Его дни, его ночи превратились в бесконечные часы страданий, потому что он жил с навязчивой мыслью, больше того – с неотступным ощущением, что она его и не его, что она покорена и непокорима, отдалась и не принадлежит ему. Он жил около нее, совсем близко, но она оставалась все такой же далекой, и он любил ее со всем неутоленным вожделением души и тела. Как и в начале их связи, он стал писать ей. Один раз он уже преодолел чернилами ее добродетель; быть может, чернилами же ему удастся преодолеть и это последнее – внутреннее и тайное сопротивление. Он стал посещать ее реже, зато почти ежедневно твердил ей в письмах о тщете своего любовного порыва. Время от времени, когда они бывали особенно красноречивы, страстны, скорбны, она отвечала ему.

Ее письма, нарочно помеченные полуночным часом, двумя и даже тремя часами ночи, были ясны, определенны, хорошо обдуманы, благосклонны, ободряющи, но приводили в отчаяние. Она прекрасно рассуждала, вкладывала в них ум, даже фантазию. Но сколько бы он их ни перечитывал, какими бы ни считал их справедливыми, умными, хорошо написанными, изящными, лестными для его мужского самолюбия – он не находил в них души. Души в них было не больше, чем в поцелуях, которые она дарила ему в отейльском флигельке.

Он доискивался причин. И, твердя эти письма наизусть, он в конце концов так хорошо их изучил, что постиг эту причину: ведь в письмах узнаешь людей лучше всего. Слова ослепляют и обманывают, потому что их сопровождает мимика, потому что видишь, как они срываются с уст, – а уста нравятся, и глаза обольщают. Но черные слова на белой бумаге – это сама обнаженная душа.

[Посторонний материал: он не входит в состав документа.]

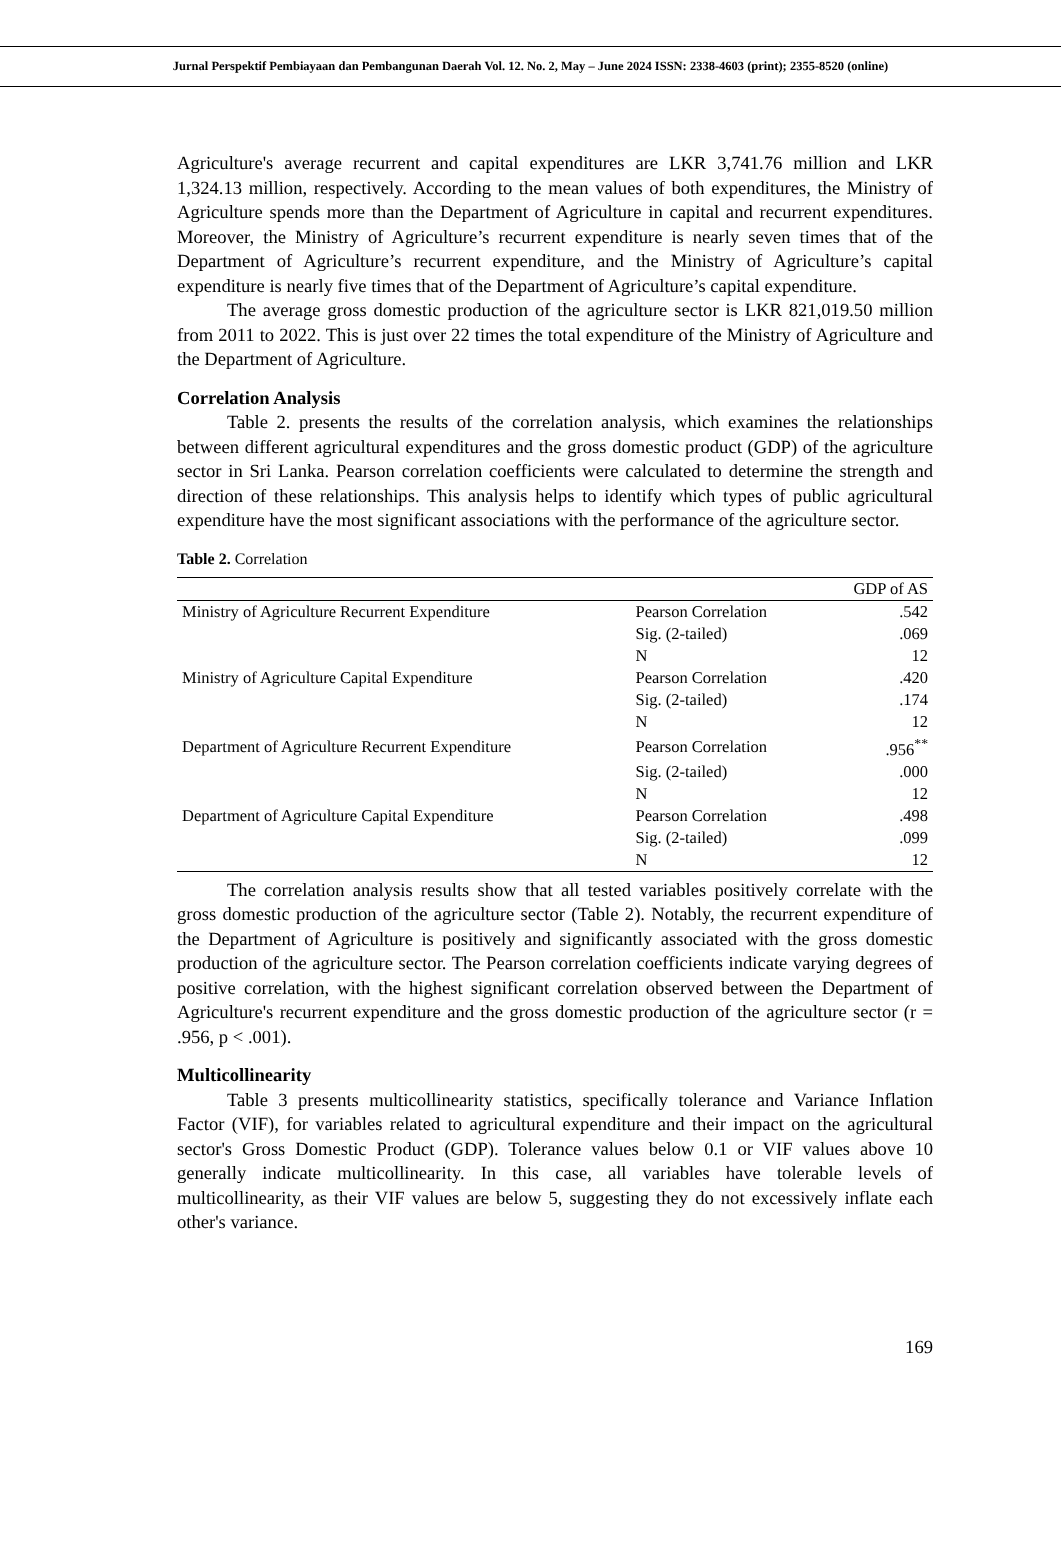Jurnal Perspektif Pembiayaan dan Pembangunan Daerah Vol. 12. No. 2, May – June 2024 ISSN: 2338-4603 (print); 2355-8520 (online)
Agriculture's average recurrent and capital expenditures are LKR 3,741.76 million and LKR 1,324.13 million, respectively. According to the mean values of both expenditures, the Ministry of Agriculture spends more than the Department of Agriculture in capital and recurrent expenditures. Moreover, the Ministry of Agriculture’s recurrent expenditure is nearly seven times that of the Department of Agriculture’s recurrent expenditure, and the Ministry of Agriculture’s capital expenditure is nearly five times that of the Department of Agriculture’s capital expenditure.
The average gross domestic production of the agriculture sector is LKR 821,019.50 million from 2011 to 2022. This is just over 22 times the total expenditure of the Ministry of Agriculture and the Department of Agriculture.
Correlation Analysis
Table 2. presents the results of the correlation analysis, which examines the relationships between different agricultural expenditures and the gross domestic product (GDP) of the agriculture sector in Sri Lanka. Pearson correlation coefficients were calculated to determine the strength and direction of these relationships. This analysis helps to identify which types of public agricultural expenditure have the most significant associations with the performance of the agriculture sector.
Table 2. Correlation
| | | GDP of AS |
| --- | --- | --- |
| Ministry of Agriculture Recurrent Expenditure | Pearson Correlation | .542 |
| | Sig. (2-tailed) | .069 |
| | N | 12 |
| Ministry of Agriculture Capital Expenditure | Pearson Correlation | .420 |
| | Sig. (2-tailed) | .174 |
| | N | 12 |
| Department of Agriculture Recurrent Expenditure | Pearson Correlation | .956<sup>**</sup> |
| | Sig. (2-tailed) | .000 |
| | N | 12 |
| Department of Agriculture Capital Expenditure | Pearson Correlation | .498 |
| | Sig. (2-tailed) | .099 |
| | N | 12 |
The correlation analysis results show that all tested variables positively correlate with the gross domestic production of the agriculture sector (Table 2). Notably, the recurrent expenditure of the Department of Agriculture is positively and significantly associated with the gross domestic production of the agriculture sector. The Pearson correlation coefficients indicate varying degrees of positive correlation, with the highest significant correlation observed between the Department of Agriculture's recurrent expenditure and the gross domestic production of the agriculture sector (r = .956, p < .001).
Multicollinearity
Table 3 presents multicollinearity statistics, specifically tolerance and Variance Inflation Factor (VIF), for variables related to agricultural expenditure and their impact on the agricultural sector's Gross Domestic Product (GDP). Tolerance values below 0.1 or VIF values above 10 generally indicate multicollinearity. In this case, all variables have tolerable levels of multicollinearity, as their VIF values are below 5, suggesting they do not excessively inflate each other's variance.
169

Благодаря уловкам красноречия, профессиональной сноровке, привычке пользоваться пером для решения всевозможных повседневных дел мужчине часто удается скрыть свой характер за безличным – деловым или литературным – слогом. Но женщина пишет почти только для того, чтобы поговорить о себе, и в каждое слово вкладывает частицу своего существа. Ей неведомы ухищрения стиля, и в простодушных выражениях она выдает себя целиком. Он припоминал письма и мемуары знаменитых женщин, прочитанные им. Как отчетливо выступали там все они – и жеманницы, и остроумные, и чувствительные! А письма г-жи де Бюрн его особенно поражали тем, что в них никогда не заметно было ни крошки чувствительности. Эта женщина мыслила, но не чувствовала. Он вспоминал другие письма. Он получал их много. Одна мещаночка, с которой он познакомился во время путешествия, любила его в течение трех месяцев и писала ему прелестные письма, полные трепета, остроумия и неожиданностей. Он даже удивлялся гибкости, красочному изяществу и разнообразию ее слога. Чем объяснялся этот дар? Тем, что она была очень чувствительна, и только. Женщина не выбирает выражений: их подсказывает ее уму непосредственное чувство; она не роется в словарях. Когда она сильно чувствует, она выражается очень точно, без труда и ухищрений, под влиянием своей изменчивой искренности.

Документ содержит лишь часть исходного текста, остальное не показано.